Education officials say a part of the flexible plan is allowing districts to continue online learning indefinitely, or staggering their in-person classroom instruction.
In light of that, they say average daily attendance will not be factored into funding given to districts for the upcoming year and the cap of 10 non-traditional instruction days is temporarily suspended.
“One of my top priorities as we have fought against the coronavirus is ensuring our children can safely return to school in the fall,” said Gov.

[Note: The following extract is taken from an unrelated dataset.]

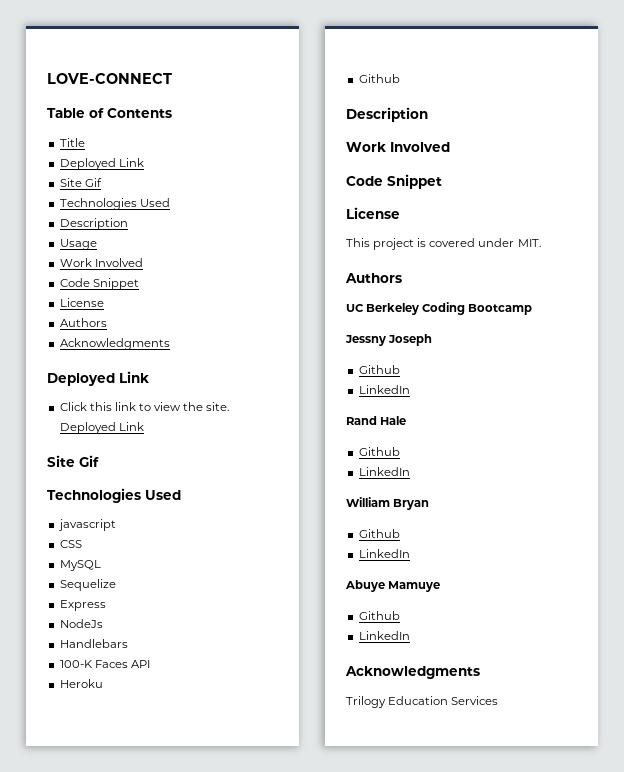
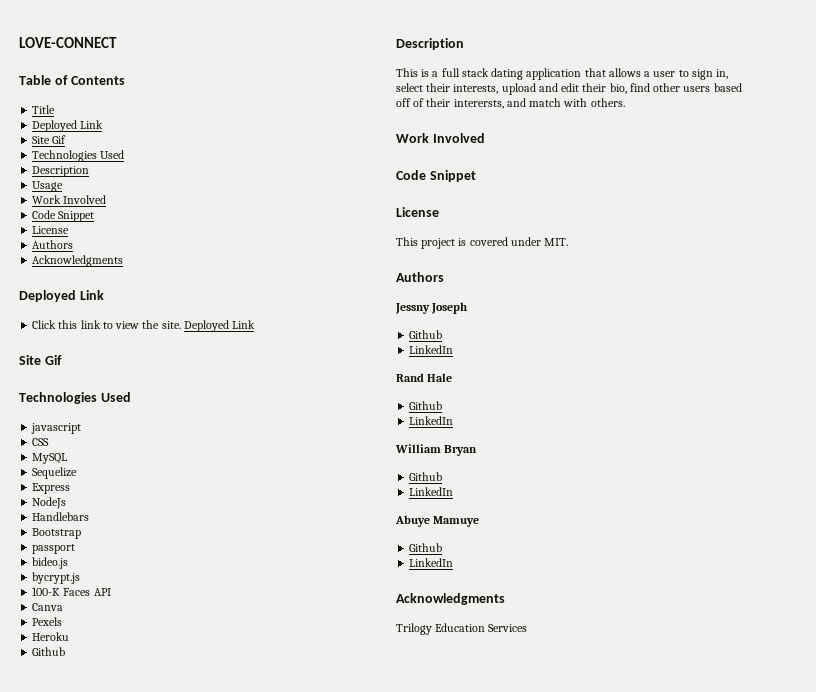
(128, 643) none -> [32,528,82,539] [32,544,76,554] [32,557,69,569] [32,572,81,584] // Bootstrap // passport // bideo.js // bycrypt.js
(150, 664) none -> [32,603,64,611] [32,617,63,626] // Canva // Pexels
(428, 114) none -> [396,68,729,80] [396,83,742,95] [396,98,625,109] // This is a full stack dating application that allows a user to sign in, select their interests, upload and edit their bio, find other users based off of their interersts, and match with others.
[346,302,533,315] // UC Berkeley Coding Bootcamp -> (444, 277) none

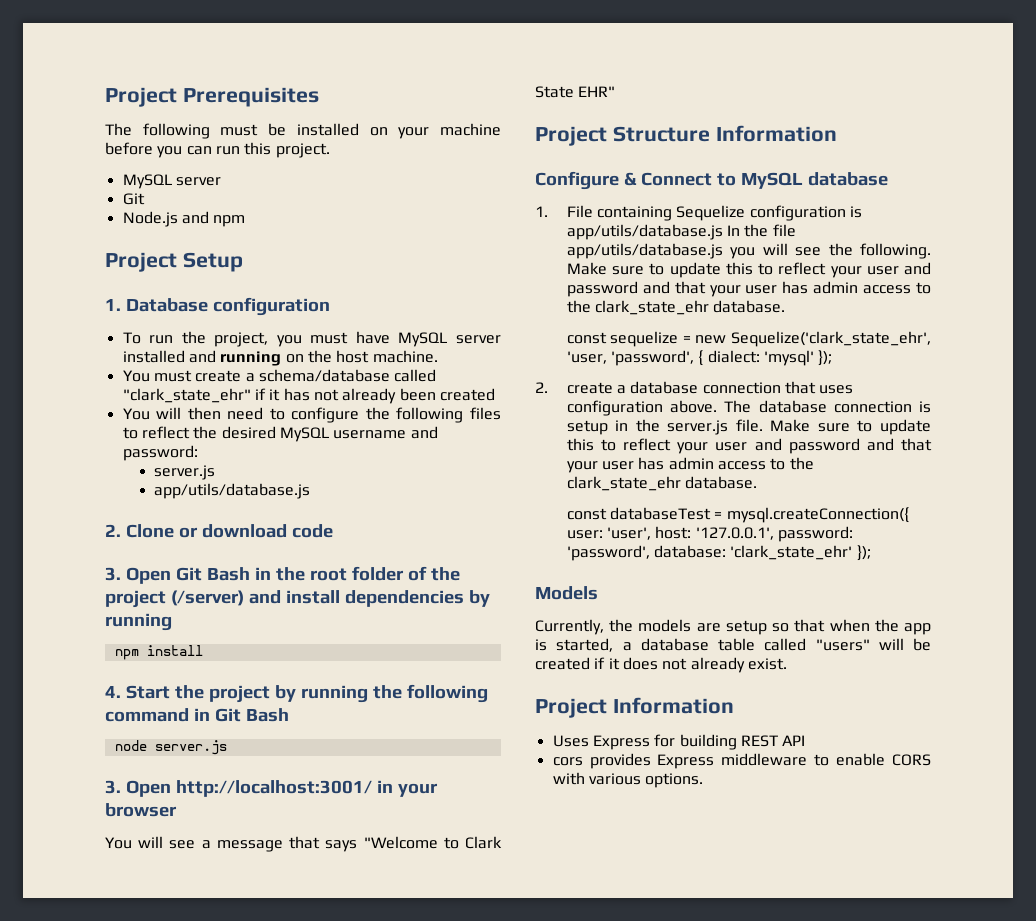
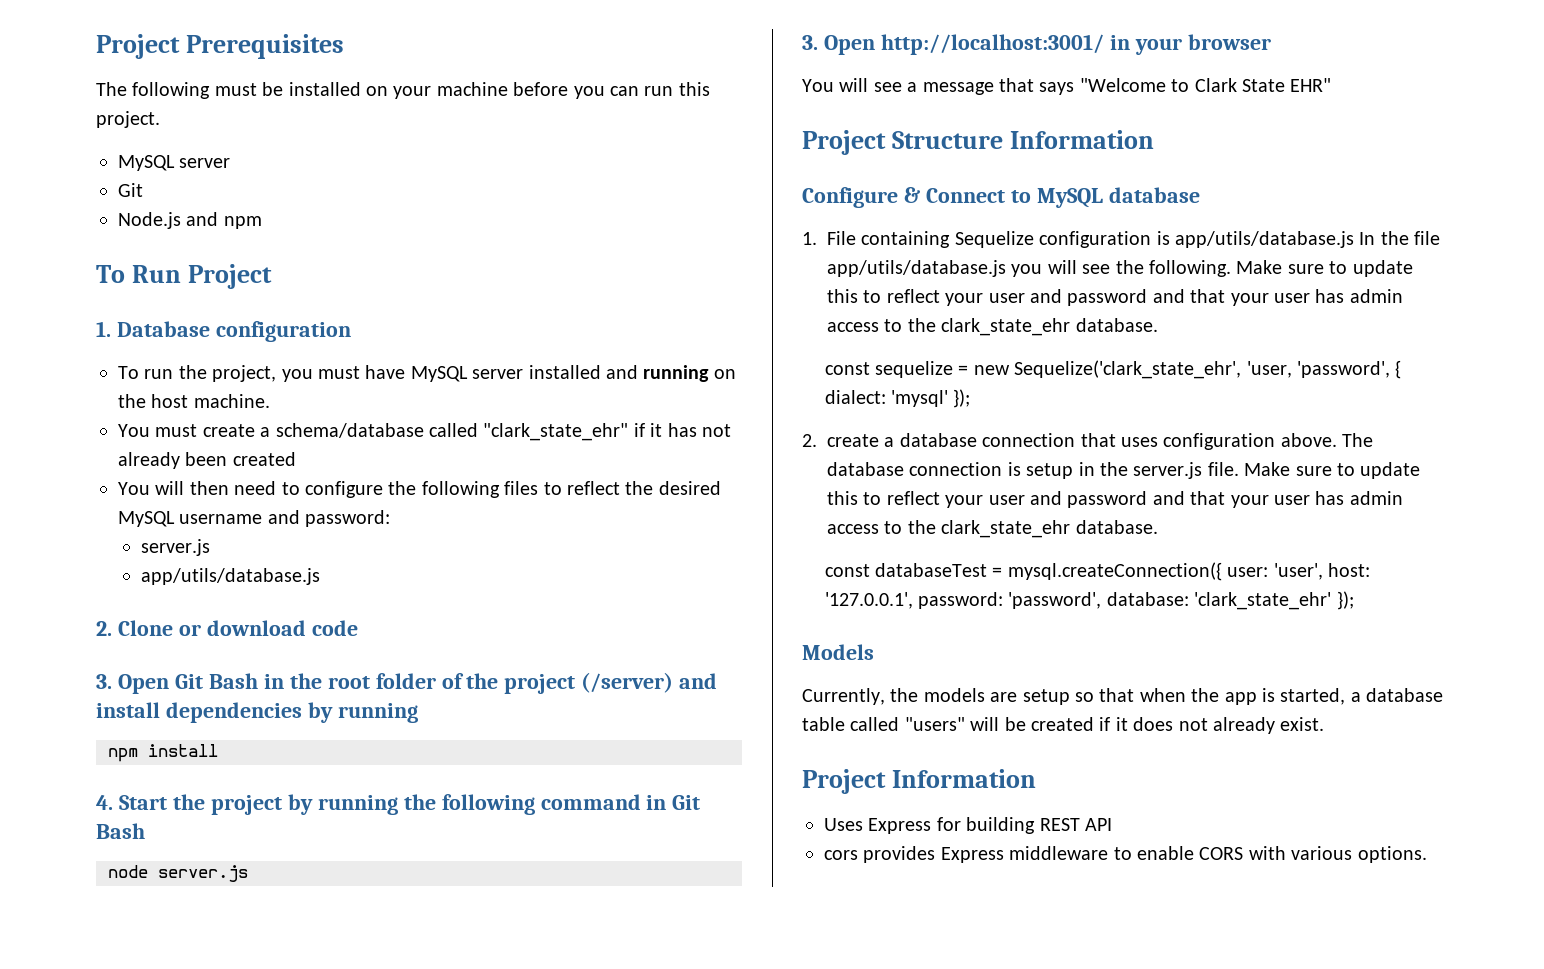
[105,252,243,272] Project Setup -> [96,264,272,289] To Run Project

Andy Beshear said in handing the announcement over to Brown and Coleman. “Our top health experts and our educators have worked together to craft this guidance to take the necessary steps to protect our children and our dedicated staff as they return to school.”
The interim Guidance on Safety Expectations and Best Practices for Kentucky Schools covers kindergarten through 12th-grade instruction in the commonwealth.
“It is critical for everyone to do their part as good neighbors and good Americans to follow this guidance to protect our children, teachers and school personnel, and stop coronavirus outbreaks that would spread the disease, cost us more Kentuckians and further damage our economy,”Beshear said.
These safety expectations were written with input from the Education Continuation Task Force as well as the Governors Office, Department for Public Health, Kentucky Department of Education, the Cabinet of Education and Workforce Development and the Cabinet for Health and Family Services. Throughout this process, stakeholders from all areas of education have been engaged to provide input and expertise.
Brown stressed the importance of wearing masks to keep schools open and students, teachers and staff members safe. He noted that we’ve already lost people key to our education community to COVID-19.
“I want to re-emphasize why it is important to have these expectations, why it is important that your child wears a mask at school. Its important because we need to protect teachers like John Page,” Brown said, noting Page, a welding instructor at Monroe County Area Technology Center, died recently of coronavirus at only 47 years old.
“Our welding instructors, our teachers, our students, our staff deserve to work and learn in an environment with a reduced risk of a disease without a vaccine and without a treatment. That’s why the document we are releasing today is so important and that’s why I know our districts and our teachers are going to act in good faith to reopen our schools with these expectations,” Brown said.
Public Health Commissioner Dr. Steven Stack said the guidance and rules require some sacrifice but are needed.
“We know some of these things will be difficult to do in schools, and we tried to minimize these difficulties as much as possible when we developed the guidance,” Dr. Stack said. “But these are the things we need to do to keep students, staff and communities safe.”
Coleman announced that through Expanded Care, schools can take advantage of federal funding that covers Medicaid-eligible students for services including nursing, audiology, occupational therapy, speech therapy, physical therapy, interpreters, mobility and mental health.
“It is our duty to protect every child, but it is also our duty to protect every adult and every family member of the folks in those school buildings,” Coleman stated.
Coleman also highlighted the essential work teachers and bus drivers are called upon to perform during the global pandemic. She noted that in April, Fayette County school bus driver Eugenia Weathers, 56, died of COVID-19 and 16 other employees were sickened with the virus. In addition, in Grant County two school workers Garylin Stoney Stone, 71, and Jo Ann Banks, 56, also succumbed to the novel coronavirus.
“We are so grateful that Governor Beshear has put the health and safety of our bus drivers and students first,” said John Stovall, president of Teamsters 783 in Louisville. “Our folks are excited to get back to work, but we have to make sure were taking the necessary steps to prevent the spread of the virus.”